Dataset records: Begin
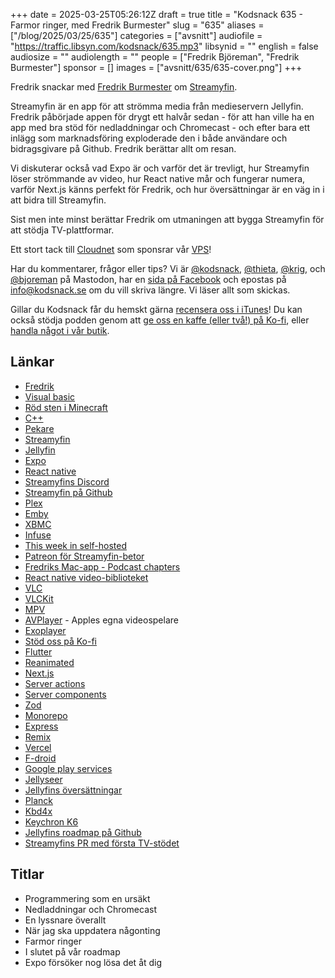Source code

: +++
date = 2025-03-25T05:26:12Z
draft = true
title = "Kodsnack 635 - Farmor ringer, med Fredrik Burmester"
slug = "635"
aliases = ["/blog/2025/03/25/635"]
categories = ["avsnitt"]
audiofile = "https://traffic.libsyn.com/kodsnack/635.mp3"
libsynid = ""
english = false
audiosize = ""
audiolength = ""
people = ["Fredrik Björeman", "Fredrik Burmester"]
sponsor = []
images = ["avsnitt/635/635-cover.png"]
+++

Fredrik snackar med [Fredrik Burmester](https://fredrikburmester.com/) om [Streamyfin](https://streamyfin.app/).

Streamyfin är en app för att strömma media från medieservern Jellyfin. Fredrik påbörjade appen för drygt ett halvår sedan - för att han ville ha en app med bra stöd för nedladdningar och Chromecast - och efter bara ett inlägg som marknadsföring exploderade den i både användare och bidragsgivare på Github. Fredrik berättar allt om resan.

Vi diskuterar också vad Expo är och varför det är trevligt, hur Streamyfin löser strömmande av video, hur React native mår och fungerar numera, varför Next.js känns perfekt för Fredrik, och hur översättningar är en väg in i att bidra till Streamyfin.

Sist men inte minst berättar Fredrik om utmaningen att bygga Streamyfin för att stödja TV-plattformar.

Ett stort tack till [Cloudnet](https://www.cloudnet.se) som sponsrar vår [VPS](https://en.wikipedia.org/wiki/Virtual_private_server)!

Har du kommentarer, frågor eller tips? Vi är [@kodsnack](https://social.podsnack.se/@kodsnack), [@thieta](https://6510.nu/@thieta), [@krig](https://6510.nu/@krig), och [@bjoreman](https://toot.cafe/@bjoreman) på Mastodon, har en [sida på Facebook](https://www.facebook.com/) och epostas på [info@kodsnack.se](mailto:info@kodsnack.se) om du vill skriva längre. Vi läser allt som skickas.

Gillar du Kodsnack får du hemskt gärna [recensera oss i iTunes](https://itunes.apple.com/se/podcast/kodsnack/id561631498?l=en)! Du kan också stödja podden genom att <a href="https://ko-fi.com/kodsnack" rel="payment">ge oss en kaffe (eller två!) på Ko-fi</a>, eller [handla något i vår butik](https://shop.spreadshirt.se/kodsnack/).

## Länkar
* [Fredrik](https://fredrikburmester.com/)
* [Visual basic](https://en.wikipedia.org/wiki/Visual_Basic_%28classic%29)
* [Röd sten i Minecraft](https://minecraft.fandom.com/wiki/Redstone_Dust)
* [C++](https://en.wikipedia.org/wiki/C%2B%2B)
* [Pekare](https://en.wikipedia.org/wiki/Pointer_%28computer_programming%29)
* [Streamyfin](https://streamyfin.app/)
* [Jellyfin](https://jellyfin.org/)
* [Expo](https://expo.dev/)
* [React native](https://en.wikipedia.org/wiki/React_Native)
* [Streamyfins Discord](https://discord.gg/aJvAYeycyY)
* [Streamyfin på Github](https://github.com/streamyfin/streamyfin)
* [Plex](https://en.wikipedia.org/wiki/Plex)
* [Emby](https://emby.media/)
* [XBMC](https://en.wikipedia.org/wiki/Kodi_%28software%29)
* [Infuse](https://firecore.com/infuse)
* [This week in self-hosted](https://selfh.st/newsletter/)
* [Patreon för Streamyfin-betor](https://www.patreon.com/streamyfin)
* [Fredriks Mac-app - Podcast chapters](https://chaptersapp.com/)
* [React native video-biblioteket](https://docs.thewidlarzgroup.com/react-native-video/)
* [VLC](https://www.videolan.org/vlc/)
* [VLCKit](https://wiki.videolan.org/VLCKit/)
* [MPV](https://mpv.io/)
* [AVPlayer](https://developer.apple.com/documentation/avfoundation/avplayer) - Apples egna videospelare
* [Exoplayer](https://github.com/androidx/media)
* [Stöd oss på Ko-fi](https://ko-fi.com/kodsnack)
* [Flutter](https://flutter.dev/)
* [Reanimated](https://docs.swmansion.com/react-native-reanimated/)
* [Next.js](https://nextjs.org/)
* [Server actions](https://react.dev/reference/rsc/server-functions#server-functions-with-actions)
* [Server components](https://react.dev/reference/rsc/server-components)
* [Zod](https://zod.dev/)
* [Monorepo](https://en.wikipedia.org/wiki/Monorepo)
* [Express](https://expressjs.com/)
* [Remix](https://remix.run/)
* [Vercel](https://en.wikipedia.org/wiki/Vercel)
* [F-droid](https://en.wikipedia.org/wiki/F-Droid)
* [Google play services](https://en.wikipedia.org/wiki/Google_Play_Services)
* [Jellyseer](https://github.com/Fallenbagel/jellyseerr)
* [Jellyfins översättningar](https://crowdin.com/project/streamyfin)
* [Planck](https://olkb.com/collections/planck)
* [Kbd4x](https://www.bjoreman.com/thoughts/keymapping.html)
* [Keychron K6](https://www.keychron.com/products/keychron-k6-wireless-mechanical-keyboard?srsltid=AfmBOoodiQa0mx_9XeEAK7E2kkQLpZ6F1dHcp1D6-ZEOnkmmnAgom2VB)
* [Jellyfins roadmap på Github](https://github.com/users/fredrikburmester/projects/5)
* [Streamyfins PR med första TV-stödet](https://github.com/streamyfin/streamyfin/pull/374/files)

## Titlar
* Programmering som en ursäkt
* Nedladdningar och Chromecast
* En lyssnare överallt
* När jag ska uppdatera någonting
* Farmor ringer
* I slutet på vår roadmap
* Expo försöker nog lösa det åt dig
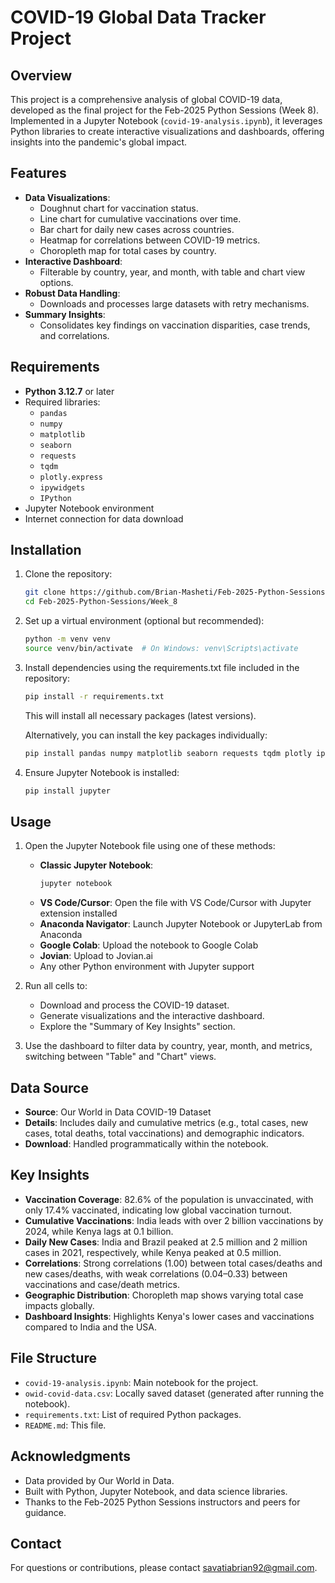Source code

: # COVID-19 Global Data Tracker Project

## Overview
This project is a comprehensive analysis of global COVID-19 data, developed as the final project for the Feb-2025 Python Sessions (Week 8). Implemented in a Jupyter Notebook (`covid-19-analysis.ipynb`), it leverages Python libraries to create interactive visualizations and dashboards, offering insights into the pandemic's global impact.

## Features
- **Data Visualizations**:
  - Doughnut chart for vaccination status.
  - Line chart for cumulative vaccinations over time.
  - Bar chart for daily new cases across countries.
  - Heatmap for correlations between COVID-19 metrics.
  - Choropleth map for total cases by country.
- **Interactive Dashboard**:
  - Filterable by country, year, and month, with table and chart view options.
- **Robust Data Handling**:
  - Downloads and processes large datasets with retry mechanisms.
- **Summary Insights**:
  - Consolidates key findings on vaccination disparities, case trends, and correlations.

## Requirements
- **Python 3.12.7** or later
- Required libraries:
  - `pandas`
  - `numpy`
  - `matplotlib`
  - `seaborn`
  - `requests`
  - `tqdm`
  - `plotly.express`
  - `ipywidgets`
  - `IPython`
- Jupyter Notebook environment
- Internet connection for data download

## Installation
1. Clone the repository:
   ```bash
   git clone https://github.com/Brian-Masheti/Feb-2025-Python-Sessions.git
   cd Feb-2025-Python-Sessions/Week_8
   ```

2. Set up a virtual environment (optional but recommended):
   ```bash
   python -m venv venv
   source venv/bin/activate  # On Windows: venv\Scripts\activate
   ```

3. Install dependencies using the requirements.txt file included in the repository:
   ```bash
   pip install -r requirements.txt
   ```
   
   This will install all necessary packages (latest versions).
   
   Alternatively, you can install the key packages individually:
   ```bash
   pip install pandas numpy matplotlib seaborn requests tqdm plotly ipywidgets ipython jupyter
   ```

4. Ensure Jupyter Notebook is installed:
   ```bash
   pip install jupyter
   ```

## Usage
1. Open the Jupyter Notebook file using one of these methods:
   - **Classic Jupyter Notebook**:
     ```bash
     jupyter notebook
     ```
   - **VS Code/Cursor**: Open the file with VS Code/Cursor with Jupyter extension installed
   - **Anaconda Navigator**: Launch Jupyter Notebook or JupyterLab from Anaconda
   - **Google Colab**: Upload the notebook to Google Colab
   - **Jovian**: Upload to Jovian.ai
   - Any other Python environment with Jupyter support

2. Run all cells to:
   - Download and process the COVID-19 dataset.
   - Generate visualizations and the interactive dashboard.
   - Explore the "Summary of Key Insights" section.
3. Use the dashboard to filter data by country, year, month, and metrics, switching between "Table" and "Chart" views.

## Data Source
- **Source**: Our World in Data COVID-19 Dataset
- **Details**: Includes daily and cumulative metrics (e.g., total cases, new cases, total deaths, total vaccinations) and demographic indicators.
- **Download**: Handled programmatically within the notebook.

## Key Insights
- **Vaccination Coverage**: 82.6% of the population is unvaccinated, with only 17.4% vaccinated, indicating low global vaccination turnout.
- **Cumulative Vaccinations**: India leads with over 2 billion vaccinations by 2024, while Kenya lags at 0.1 billion.
- **Daily New Cases**: India and Brazil peaked at 2.5 million and 2 million cases in 2021, respectively, while Kenya peaked at 0.5 million.
- **Correlations**: Strong correlations (1.00) between total cases/deaths and new cases/deaths, with weak correlations (0.04–0.33) between vaccinations and case/death metrics.
- **Geographic Distribution**: Choropleth map shows varying total case impacts globally.
- **Dashboard Insights**: Highlights Kenya's lower cases and vaccinations compared to India and the USA.

## File Structure
- `covid-19-analysis.ipynb`: Main notebook for the project.
- `owid-covid-data.csv`: Locally saved dataset (generated after running the notebook).
- `requirements.txt`: List of required Python packages.
- `README.md`: This file.

## Acknowledgments
- Data provided by Our World in Data.
- Built with Python, Jupyter Notebook, and data science libraries.
- Thanks to the Feb-2025 Python Sessions instructors and peers for guidance.

## Contact
For questions or contributions, please contact savatiabrian92@gmail.com.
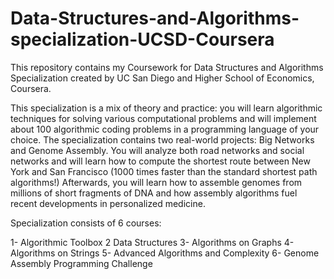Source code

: # Data-Structures-and-Algorithms-specialization-UCSD-Coursera
This repository contains my Coursework for Data Structures and Algorithms Specialization created by UC San Diego and Higher School of Economics, Coursera.

This specialization is a mix of theory and practice: you will learn algorithmic techniques for solving various computational problems and will implement about 100 algorithmic coding problems in a programming language of your choice. The specialization contains two real-world projects: Big Networks and Genome Assembly. You will analyze both road networks and social networks and will learn how to compute the shortest route between New York and San Francisco (1000 times faster than the standard shortest path algorithms!) Afterwards, you will learn how to assemble genomes from millions of short fragments of DNA and how assembly algorithms fuel recent developments in personalized medicine.

Specialization consists of 6 courses:

1- Algorithmic Toolbox
2 Data Structures
3- Algorithms on Graphs
4- Algorithms on Strings
5- Advanced Algorithms and Complexity
6- Genome Assembly Programming Challenge
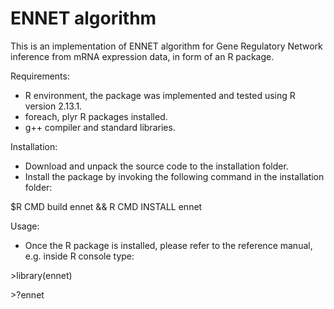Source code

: ENNET algorithm
=====

This is an implementation of ENNET algorithm for Gene Regulatory Network inference from mRNA expression data, in form of an R package.

Requirements:
- R environment, the package was implemented and tested using R version 2.13.1.
- foreach, plyr R packages installed.
- g++ compiler and standard libraries.


Installation:
- Download and unpack the source code to the installation folder.
- Install the package by invoking the following command in the installation folder:

$R CMD build ennet && R CMD INSTALL ennet

Usage:
- Once the R package is installed, please refer to the reference manual, e.g. inside R console type:

\>library(ennet)

\>?ennet
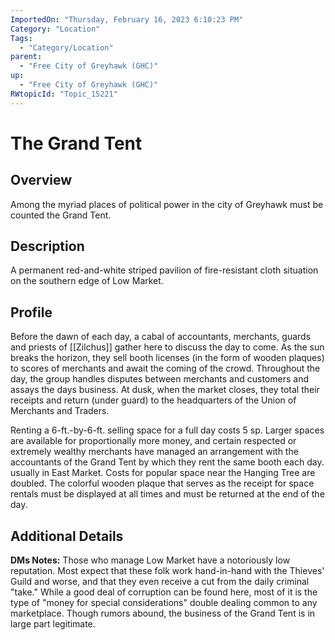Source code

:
 ```yaml
---
ImportedOn: "Thursday, February 16, 2023 6:10:23 PM"
Category: "Location"
Tags:
  - "Category/Location"
parent:
  - "Free City of Greyhawk (GHC)"
up:
  - "Free City of Greyhawk (GHC)"
RWtopicId: "Topic_15221"
---
```

# The Grand Tent
## Overview
Among the myriad places of political power in the city of Greyhawk must be counted the Grand Tent.

## Description
A permanent red-and-white striped pavilion of fire-resistant cloth situation on the southern edge of Low Market.

## Profile
Before the dawn of each day, a cabal of accountants, merchants, guards and priests of [[Zilchus]] gather here to discuss the day to come. As the sun breaks the horizon, they sell booth licenses (in the form of wooden plaques) to scores of merchants and await the coming of the crowd. Throughout the day, the group handles disputes between merchants and customers and assays the days business. At dusk, when the market closes, they total their receipts and return (under guard) to the headquarters of the Union of Merchants and Traders.

Renting a 6-ft.-by-6-ft. selling space for a full day costs 5 sp. Larger spaces are available for proportionally more money, and certain respected or extremely wealthy merchants have managed an arrangement with the accountants of the Grand Tent by which they rent the same booth each day. usually in East Market. Costs for popular space near the Hanging Tree are doubled. The colorful wooden plaque that serves as the receipt for space rentals must be displayed at all times and must be returned at the end of the day.

## Additional Details
**DMs Notes:** Those who manage Low Market have a notoriously low reputation. Most expect that these folk work hand-in-hand with the Thieves' Guild and worse, and that they even receive a cut from the daily criminal "take." While a good deal of corruption can be found here, most of it is the type of "money for special considerations" double dealing common to any marketplace. Though rumors abound, the business of the Grand Tent is in large part legitimate.

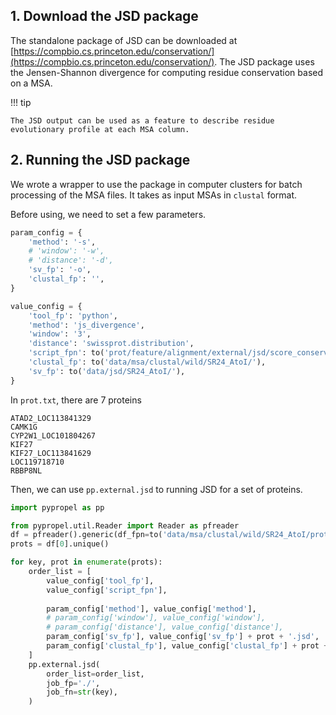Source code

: ## 1. Download the JSD package

The standalone package of JSD can be downloaded at [https://compbio.cs.princeton.edu/conservation/](https://compbio.cs.princeton.edu/conservation/). The JSD package uses the Jensen-Shannon divergence for computing residue conservation based on a MSA. 


!!! tip

    The JSD output can be used as a feature to describe residue evolutionary profile at each MSA column.


## 2. Running the JSD package

We wrote a wrapper to use the package in computer clusters for batch processing of the MSA files. It takes as input MSAs in `clustal` format.

Before using, we need to set a few parameters.

``` py linenums="1"
param_config = {
    'method': '-s',
    # 'window': '-w',
    # 'distance': '-d',
    'sv_fp': '-o',
    'clustal_fp': '',
}

value_config = {
    'tool_fp': 'python',
    'method': 'js_divergence',
    'window': '3',
    'distance': 'swissprot.distribution',
    'script_fpn': to('prot/feature/alignment/external/jsd/score_conservation.py'),
    'clustal_fp': to('data/msa/clustal/wild/SR24_AtoI/'),
    'sv_fp': to('data/jsd/SR24_AtoI/'),
}
```

In `prot.txt`, there are 7 proteins

``` text
ATAD2_LOC113841329
CAMK1G
CYP2W1_LOC101804267
KIF27
KIF27_LOC113841629
LOC119718710
RBBP8NL
```

Then, we can use `pp.external.jsd` to running JSD for a set of proteins.

``` py linenums="1"
import pypropel as pp

from pypropel.util.Reader import Reader as pfreader
df = pfreader().generic(df_fpn=to('data/msa/clustal/wild/SR24_AtoI/prot.txt'))
prots = df[0].unique()

for key, prot in enumerate(prots):
    order_list = [
        value_config['tool_fp'],
        value_config['script_fpn'],
        
        param_config['method'], value_config['method'],
        # param_config['window'], value_config['window'],
        # param_config['distance'], value_config['distance'],
        param_config['sv_fp'], value_config['sv_fp'] + prot + '.jsd',
        param_config['clustal_fp'], value_config['clustal_fp'] + prot + '.clustal',
    ]
    pp.external.jsd(
        order_list=order_list,
        job_fp='./',
        job_fn=str(key),
    )
```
Dataset records: End
• _Try it_: List each line of the entries that holds the string "docs".

• _Response area_:
* [React native video-biblioteket](https://docs.thewidlarzgroup.com/react-native-video/)
* [Reanimated](https://docs.swmansion.com/react-native-reanimated/)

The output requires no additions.